霊能者黒木2
part2
「と、言うわけで黒木ちゃんのマネージャーになりました。秋田舞です、趣味は映画を鑑賞してツッコミを入れることです」
「いやお前…刑事じゃなかったのか?」
お世話がかりを担当するにあたって黒木ちゃんに自己紹介をしてみたのだが、そこから説明しなくてはならないらしい、テンポ悪し。

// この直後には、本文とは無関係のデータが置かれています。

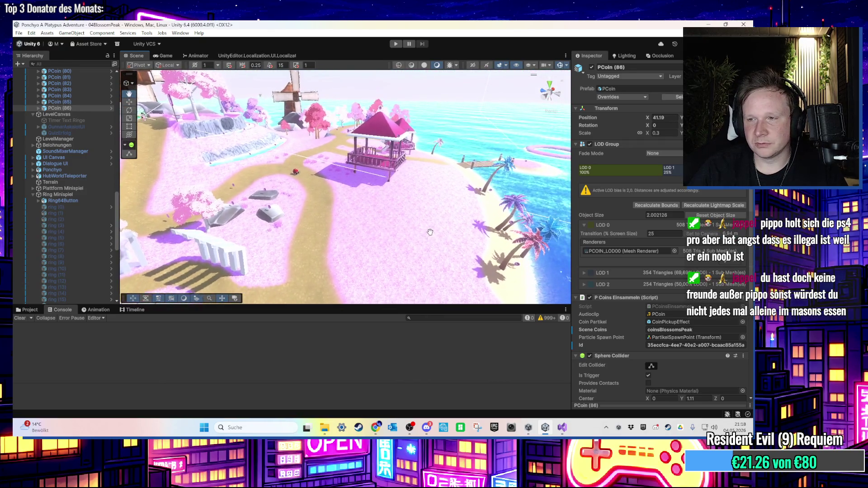
{"action": "key", "text": "f"}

「まぁ説明したくないならしなくてもいいけどよ…興味ないし」
「ひどい、聞いてよ」
「どっちなんだよ!」
まぁ聞いてほしくないのだが
「ケルちゃんのくれたスケジュール表を見るに、今日は超能力対決って事で別の超能力者とどっちが未解決事件の犯人を当てられるか競争するみたいだね」
「あー、なんか言われてたな、テレビのやつだろ」
「そう、近頃話題の番組だね、私は逆張りで一切見てないけど」
「お前の嗜好に文句を言うのは控えてやるから、仕事の時はちゃんと予習くらいしてくれ」
「でもさー」
この対決、そもそも根本的な問題がある
「黒木ちゃんって霊能力ないんだよね?じゃあ犯人わかんないじゃん」
「まぁそれはそうだな」
「どうするの?」
「お前が考えろ」
清々しいまでの丸投げ具合に腹が立つが、しかし仮にも未解決の事件ともなると私にはなすすべがないように思える。ここは別の人に丸投げした方がいいかもしれない、バケツリレーだ。
「犯人はケルちゃんに聞こう」
「名案だ」
ケルちゃんが解けなかった場合は知らない
「まぁ山積みの問題のことは一旦忘れて敵状視察にでも行こうよ、対戦相手は…安石二郎さんって言うんだって」
「ふーん、どんなタイプの詐欺師なんだ?」
「詐欺師とはわかんないじゃん…なんでも、仏教系らしいよ、仏の力でホトケの謎を解くんだって」
「罰当たりな言葉遊びだなおい、仏教徒の名が泣くぞ」
「こう言うキャッチコピーって本人が考えてるわけじゃないと思うけどな…楽屋は隣みたいだし、局に着いたら荷物置いてすぐ会うことにしようか」
「了解」
ここまでとんとん拍子に進んだが、私はひとつだけ重大なミスを犯していたことに気付いた。